Ravagli originally pitched Gomorrah – Origins across four seasons, which will ultimately link Pietro to his namesake in the original series. Development has already started on scripts for a second season. “We have organised in our minds the principal steps of the characters, and then deciding those principal steps, we let Pietro and the other characters run free in that environment,” she says.

But writing a prequel is a “different kind of work,” she notes, “and a little bit heartbreaking. Every day you write, and you always have in mind who he’s going to become. It’s like in a biopic, you tell the story, and you dig into a character that you know is dead or did something really bad. You live in a moment when, really, every choice is potentially open, but you know in a corner of your brain what choice he made, and how it ended up. It was, in some ways, heartbreaking because I think every human being deserves respect. I can’t just say he’s bad.”

Ahead of the show’s launch on Sky in January 2026, “none of you can imagine what Gomorrah – Origins will be, especially in the wake of Gomorra – La series,” D’Amore says. “This deep act of courage that Sky Studios and Cattleya started was a big challenge to pick up. We could have somehow lingered on the success [of the original]. But we went to the other side from the point of view of the grammar and the fantasy and creativity, on which everyone collaborated.”
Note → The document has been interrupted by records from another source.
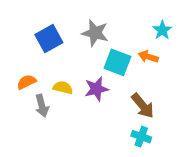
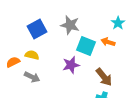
orange semicircle: (26, 82) -> (13, 62), moved
yellow semicircle: (63, 88) -> (32, 55), moved
gray arrow: (42, 106) -> (32, 77), turned -49

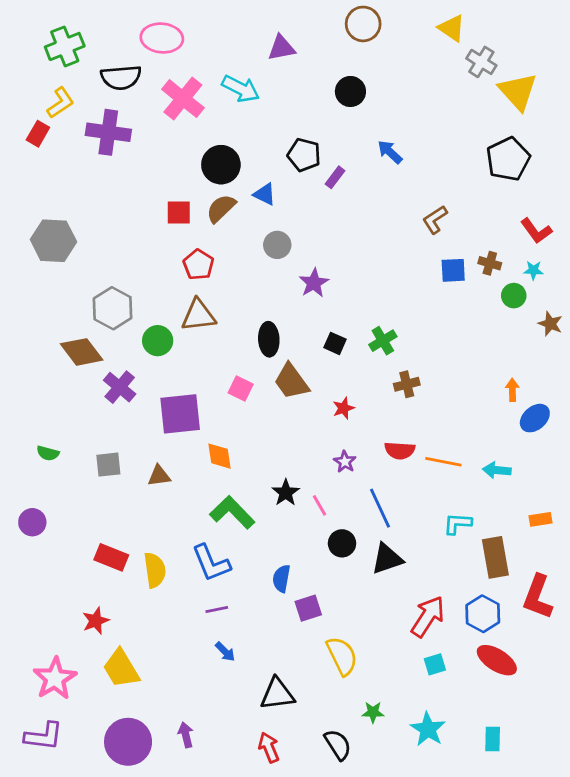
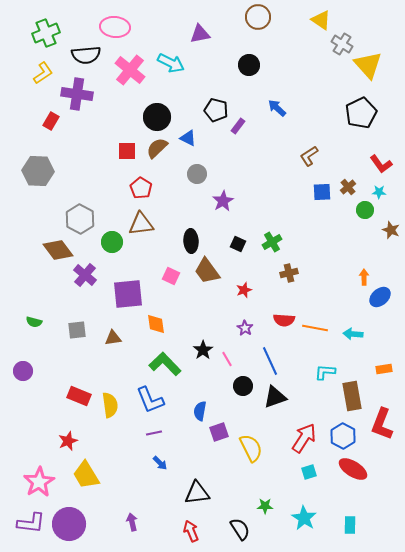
red rectangle: (38, 134) -> (51, 121), moved
brown cross: (490, 263) -> (348, 187), turned 35
yellow semicircle: (342, 656) -> (251, 448), moved
purple circle: (128, 742) -> (69, 524), moved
D’Amore acknowledges the freedom he was given to make Gomorrah – Origins was a “big risk,” because “being free is a risk.” He adds: “But it’s also the most exciting challenge you can offer an author, a screenwriter, a director, a production designer or a costume designer. Looking at each other, we said we have to tell our Gomorrah – Origins, our new 70s, our new characters. We don’t know if we succeeded. We will discover it in the near future.”